Exercise: What do the lines from the top of the data through the line with "Service - Early" say? Quote them exactly and include both ends.

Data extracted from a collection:

───

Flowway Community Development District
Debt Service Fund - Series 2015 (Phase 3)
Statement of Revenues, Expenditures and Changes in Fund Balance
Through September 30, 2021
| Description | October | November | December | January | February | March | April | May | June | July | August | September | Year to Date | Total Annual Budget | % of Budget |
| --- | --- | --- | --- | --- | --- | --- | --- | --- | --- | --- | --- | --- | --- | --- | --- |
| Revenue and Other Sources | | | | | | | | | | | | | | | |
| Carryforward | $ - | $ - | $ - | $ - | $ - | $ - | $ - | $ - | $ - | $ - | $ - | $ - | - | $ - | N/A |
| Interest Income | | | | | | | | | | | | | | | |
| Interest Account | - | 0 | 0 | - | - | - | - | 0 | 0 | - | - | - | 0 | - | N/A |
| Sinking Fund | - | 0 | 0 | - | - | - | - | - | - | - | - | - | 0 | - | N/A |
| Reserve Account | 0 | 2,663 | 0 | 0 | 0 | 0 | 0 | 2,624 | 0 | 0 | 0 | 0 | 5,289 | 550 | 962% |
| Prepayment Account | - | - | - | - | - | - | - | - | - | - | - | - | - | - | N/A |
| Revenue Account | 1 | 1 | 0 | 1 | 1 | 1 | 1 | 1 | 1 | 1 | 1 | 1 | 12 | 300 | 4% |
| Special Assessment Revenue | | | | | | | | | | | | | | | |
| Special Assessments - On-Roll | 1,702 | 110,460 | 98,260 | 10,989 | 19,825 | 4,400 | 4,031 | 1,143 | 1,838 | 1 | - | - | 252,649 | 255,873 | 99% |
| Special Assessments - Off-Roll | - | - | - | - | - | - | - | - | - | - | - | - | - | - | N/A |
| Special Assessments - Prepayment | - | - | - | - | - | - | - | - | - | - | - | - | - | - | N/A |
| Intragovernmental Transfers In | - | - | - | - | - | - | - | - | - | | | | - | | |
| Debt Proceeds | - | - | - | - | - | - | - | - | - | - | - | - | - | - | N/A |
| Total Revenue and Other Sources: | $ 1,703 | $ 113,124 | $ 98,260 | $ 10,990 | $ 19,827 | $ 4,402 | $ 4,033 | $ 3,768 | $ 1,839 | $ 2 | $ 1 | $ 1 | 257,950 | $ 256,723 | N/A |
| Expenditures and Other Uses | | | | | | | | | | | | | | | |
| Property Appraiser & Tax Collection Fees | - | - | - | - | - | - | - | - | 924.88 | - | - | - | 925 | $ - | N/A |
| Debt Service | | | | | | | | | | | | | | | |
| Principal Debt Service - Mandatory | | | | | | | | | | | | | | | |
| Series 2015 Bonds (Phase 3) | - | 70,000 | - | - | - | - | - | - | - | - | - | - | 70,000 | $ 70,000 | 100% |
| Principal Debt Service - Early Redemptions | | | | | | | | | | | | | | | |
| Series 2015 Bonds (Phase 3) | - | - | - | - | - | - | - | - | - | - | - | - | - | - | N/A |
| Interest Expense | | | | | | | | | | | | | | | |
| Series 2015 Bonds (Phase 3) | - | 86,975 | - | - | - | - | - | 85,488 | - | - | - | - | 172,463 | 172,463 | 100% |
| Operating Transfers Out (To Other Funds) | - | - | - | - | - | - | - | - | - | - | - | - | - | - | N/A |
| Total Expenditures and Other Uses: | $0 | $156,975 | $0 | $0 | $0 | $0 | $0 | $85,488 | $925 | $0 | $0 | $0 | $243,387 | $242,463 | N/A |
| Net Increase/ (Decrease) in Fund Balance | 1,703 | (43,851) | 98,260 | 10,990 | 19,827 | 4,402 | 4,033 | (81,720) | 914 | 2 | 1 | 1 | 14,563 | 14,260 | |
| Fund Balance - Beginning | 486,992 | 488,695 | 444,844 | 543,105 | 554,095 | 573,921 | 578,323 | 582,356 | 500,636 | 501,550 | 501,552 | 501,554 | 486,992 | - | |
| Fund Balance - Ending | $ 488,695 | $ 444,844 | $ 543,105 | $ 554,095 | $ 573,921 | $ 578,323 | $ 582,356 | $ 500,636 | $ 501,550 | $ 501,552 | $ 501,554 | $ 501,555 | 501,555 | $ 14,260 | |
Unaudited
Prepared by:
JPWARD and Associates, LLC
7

───

The completed task:
Flowway Community Development District
Debt Service Fund - Series 2015 (Phase 3)
Statement of Revenues, Expenditures and Changes in Fund Balance
Through September 30, 2021
| Description | October | November | December | January | February | March | April | May | June | July | August | September | Year to Date | Total Annual Budget | % of Budget |
| --- | --- | --- | --- | --- | --- | --- | --- | --- | --- | --- | --- | --- | --- | --- | --- |
| Revenue and Other Sources | | | | | | | | | | | | | | | |
| Carryforward | $ - | $ - | $ - | $ - | $ - | $ - | $ - | $ - | $ - | $ - | $ - | $ - | - | $ - | N/A |
| Interest Income | | | | | | | | | | | | | | | |
| Interest Account | - | 0 | 0 | - | - | - | - | 0 | 0 | - | - | - | 0 | - | N/A |
| Sinking Fund | - | 0 | 0 | - | - | - | - | - | - | - | - | - | 0 | - | N/A |
| Reserve Account | 0 | 2,663 | 0 | 0 | 0 | 0 | 0 | 2,624 | 0 | 0 | 0 | 0 | 5,289 | 550 | 962% |
| Prepayment Account | - | - | - | - | - | - | - | - | - | - | - | - | - | - | N/A |
| Revenue Account | 1 | 1 | 0 | 1 | 1 | 1 | 1 | 1 | 1 | 1 | 1 | 1 | 12 | 300 | 4% |
| Special Assessment Revenue | | | | | | | | | | | | | | | |
| Special Assessments - On-Roll | 1,702 | 110,460 | 98,260 | 10,989 | 19,825 | 4,400 | 4,031 | 1,143 | 1,838 | 1 | - | - | 252,649 | 255,873 | 99% |
| Special Assessments - Off-Roll | - | - | - | - | - | - | - | - | - | - | - | - | - | - | N/A |
| Special Assessments - Prepayment | - | - | - | - | - | - | - | - | - | - | - | - | - | - | N/A |
| Intragovernmental Transfers In | - | - | - | - | - | - | - | - | - | | | | - | | |
| Debt Proceeds | - | - | - | - | - | - | - | - | - | - | - | - | - | - | N/A |
| Total Revenue and Other Sources: | $ 1,703 | $ 113,124 | $ 98,260 | $ 10,990 | $ 19,827 | $ 4,402 | $ 4,033 | $ 3,768 | $ 1,839 | $ 2 | $ 1 | $ 1 | 257,950 | $ 256,723 | N/A |
| Expenditures and Other Uses | | | | | | | | | | | | | | | |
| Property Appraiser & Tax Collection Fees | - | - | - | - | - | - | - | - | 924.88 | - | - | - | 925 | $ - | N/A |
| Debt Service | | | | | | | | | | | | | | | |
| Principal Debt Service - Mandatory | | | | | | | | | | | | | | | |
| Series 2015 Bonds (Phase 3) | - | 70,000 | - | - | - | - | - | - | - | - | - | - | 70,000 | $ 70,000 | 100% |
| Principal Debt Service - Early Redemptions | | | | | | | | | | | | | | | |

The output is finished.